China 'world's most financially secure country'
Updated: 2013-05-21 01:46
By ZHENG YANGPENG (China Daily)
China has emerged as the most financially secure country in an index jointly launched by PICC Property and Casualty Co Ltd, the largest non-life insurance company in the Chinese mainland, and Genworth Financial Inc, a Fortune 500 insurance holding company.
The report surveyed 13,000 households in 14 European countries, and five Latin American countries and China. China scored 78 out of 100, the highest score of any country and the highest since the index was launched in 2007.
Only 3 percent of Chinese households are financially vulnerable, whereas the same figure for Germany is 22 percent and 26 percent for France, according to the report.
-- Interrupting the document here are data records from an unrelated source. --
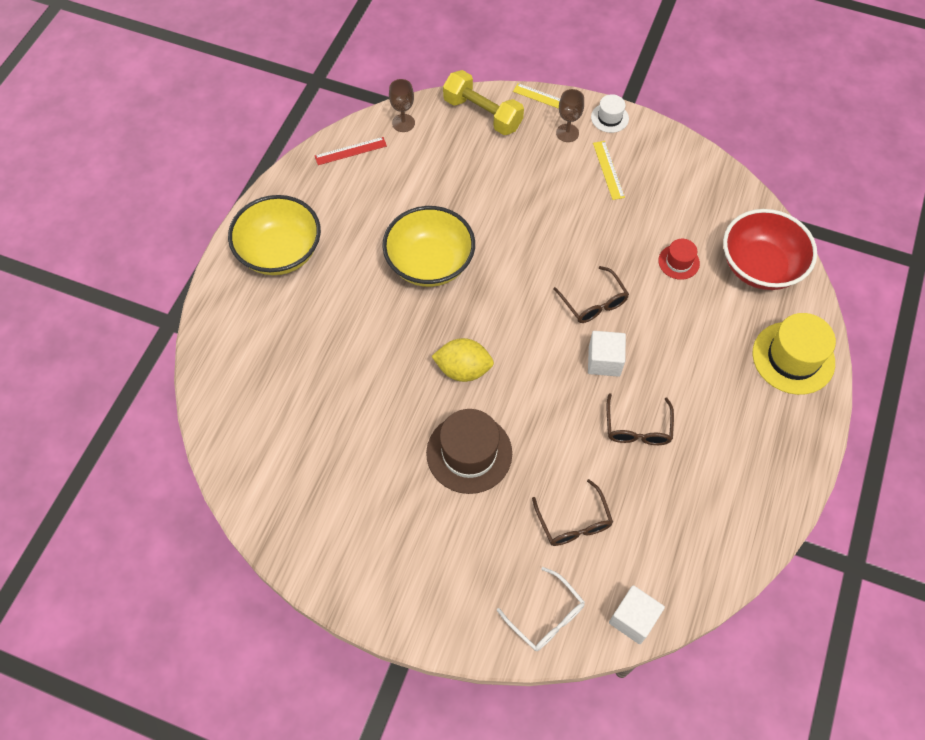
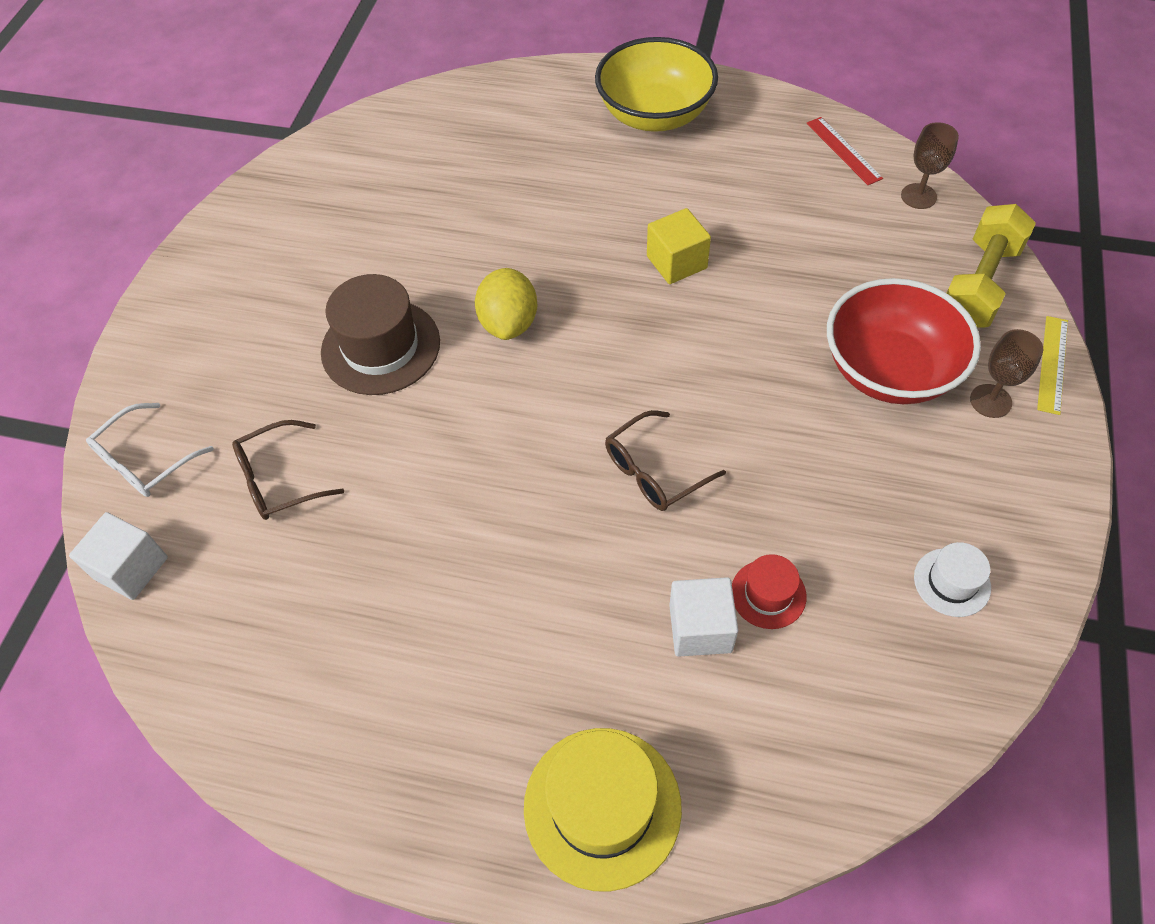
camera: 85 degrees right, 5 degrees down
yellow bowl [382,206,475,287] -> yellow cube [647,208,711,284]
white cube [588,331,626,377] -> white cube moved to [669,577,738,657]
white hat [591,94,629,133] -> white hat moved to [914,542,991,617]
yellow ruler [593,141,625,200] -> none
brown glasses [607,393,674,445] -> none
red bowl [723,209,817,290] -> red bowl moved to [827,278,981,404]

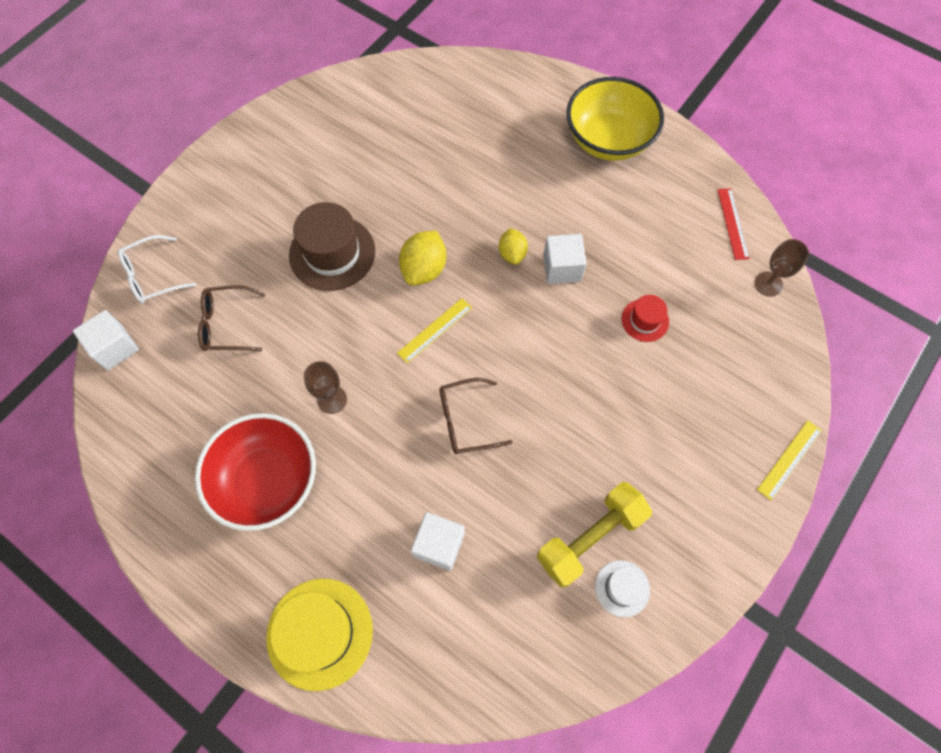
camera: 20 degrees right, 10 degrees up
yellow cube [647,208,711,284] -> white cube [543,234,587,284]
red hat [732,554,806,629] -> red hat moved to [621,295,669,342]
red bowl [827,278,981,404] -> red bowl moved to [195,413,316,531]
yellow dumbbell [947,204,1036,328] -> yellow dumbbell moved to [537,482,652,587]
brown goblet [970,329,1043,418] -> brown goblet moved to [304,361,347,414]
none -> yellow ruler [397,298,472,364]
none -> yellow lemon [499,228,528,265]

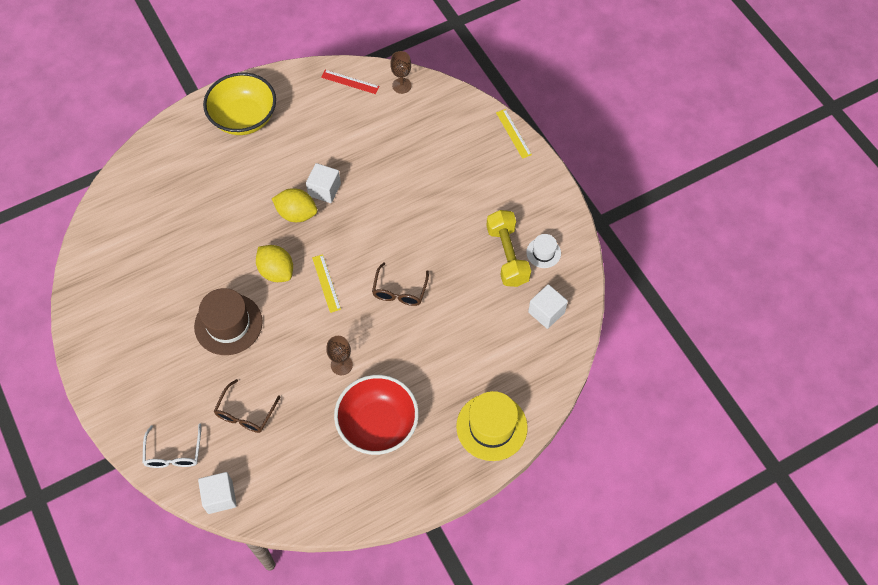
camera: 65 degrees left, 5 degrees down
white cube [411,512,465,571] -> white cube moved to [528,284,568,329]
yellow lemon [499,228,528,265] -> yellow lemon [272,188,317,222], size x1.56
red hat [621,295,669,342] -> none

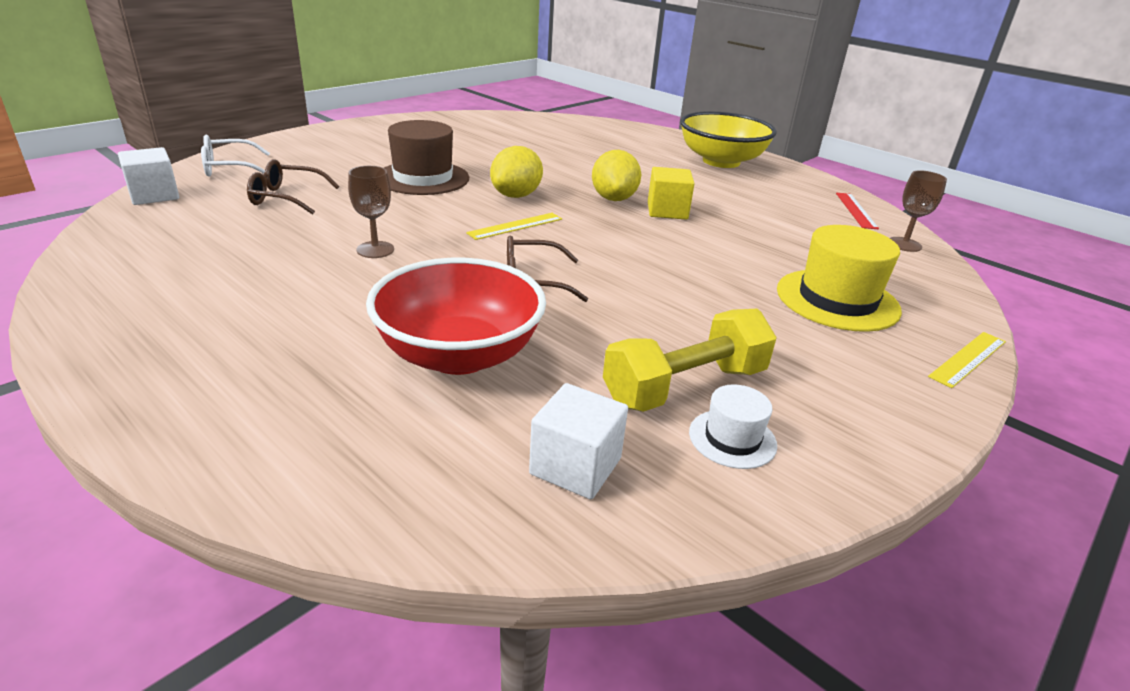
camera: 70 degrees right, 30 degrees down
white cube [306,163,341,203] -> yellow cube [648,167,694,220]
red bowl [334,375,419,455] -> red bowl moved to [366,258,546,375]
yellow hat [456,391,528,461] -> yellow hat moved to [777,225,902,332]

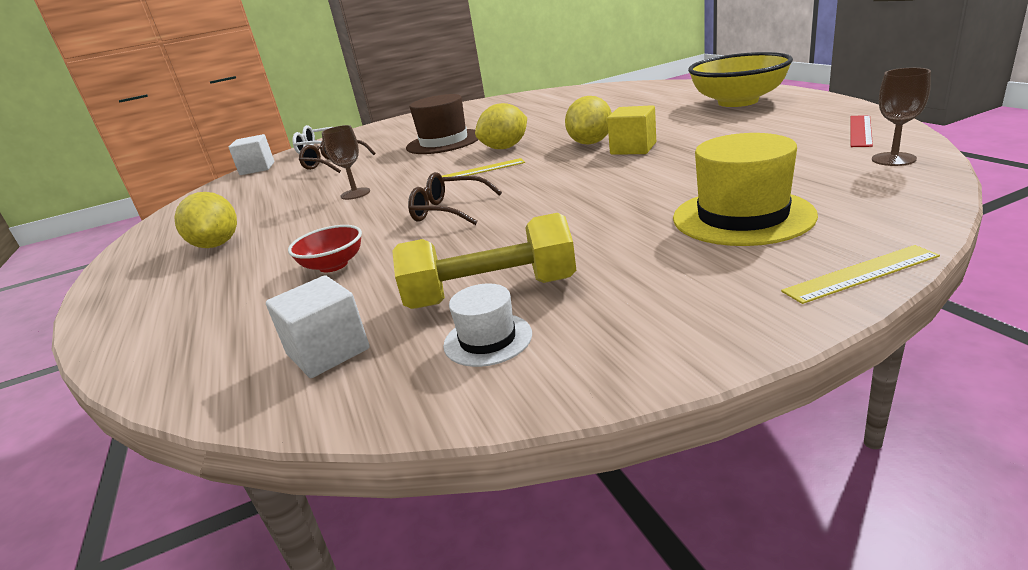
camera: 30 degrees right, 5 degrees down
red bowl [366,258,546,375] -> red bowl [288,225,362,272], size x0.50
none -> yellow lemon [174,192,237,248]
Of more than 1,000 households surveyed in Beijing, Guangzhou, Shanghai and Wuhan, only 1 percent said their financial situation will worsen over the next 12 months. Only 3 percent believed they were financially vulnerable, while 97 percent said that they have rarely experienced financial problems or had a positive outlook for the future.
Henry Chang, general manager of Genworth Consulting Services (Beijing) Ltd, said: "While Chinese households are very positive about their financial situations, they do have a number of short-term to medium-term concerns regarding job security, credit viability and income stream."
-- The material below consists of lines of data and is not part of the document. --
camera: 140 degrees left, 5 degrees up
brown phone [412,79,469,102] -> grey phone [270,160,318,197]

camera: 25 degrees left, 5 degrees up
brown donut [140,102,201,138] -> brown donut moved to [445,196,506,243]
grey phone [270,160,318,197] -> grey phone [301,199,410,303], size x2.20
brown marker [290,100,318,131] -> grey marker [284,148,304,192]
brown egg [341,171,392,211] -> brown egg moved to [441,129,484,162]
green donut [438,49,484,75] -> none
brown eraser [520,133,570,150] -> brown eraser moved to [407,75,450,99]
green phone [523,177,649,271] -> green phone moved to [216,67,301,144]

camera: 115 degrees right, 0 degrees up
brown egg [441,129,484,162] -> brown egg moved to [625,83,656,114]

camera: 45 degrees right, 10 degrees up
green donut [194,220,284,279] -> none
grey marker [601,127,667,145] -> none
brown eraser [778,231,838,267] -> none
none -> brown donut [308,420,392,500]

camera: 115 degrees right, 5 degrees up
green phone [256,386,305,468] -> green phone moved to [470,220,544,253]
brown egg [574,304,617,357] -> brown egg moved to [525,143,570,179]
Digging deeper into the survey's underlying results, some 39 percent said they had seen their total household income fall due to several factors. Forty-eight percent reported it was due to a drop in level of income, 20 percent reported it was due to stopping work for health reasons, and 12 percent said it was due to job loss.
Chang said PICC and Genworth planned to fill this gap with their products. He also noted that a major reason for China's high savings ratio is the lack of social security coverage.
The top concern for Chinese respondents in terms of their financial security, according to the survey, was their income from work, followed by cost of living and social security. By contrast, the top concern for European respondents in terms of their financial security was the cost of living, then came income from work and savings levels.
Kevin Fleming, Genworth's vice-president for new markets, said that in southern Europe where countries were hit hardest by the sovereign debt crisis, people were more likely to link their financial security with the wider economy, whereas in China people were much less concerned with the wider economy.
Fleming noted that 76 percent of Chinese respondents said they have as much in savings as they receive in income every month.
Northern Europe was still the most financially secure region in Europe, according to the report, with Norway and Sweden ranked just after China. Three percent of respondents in Norway and 5 percent in Sweden reported feeling financially vulnerable.
An earlier report by the Southwestern University of Finance and Economics found that the average asset of a Chinese household is 1.21 million yuan ($195,000), and their average liability is 62,600 yuan.
The majority of Chinese household assets were in property. PICC and Genworth's report cautioned that Chinese households were too focused on property investments, and said their investment portfolio should be diversified.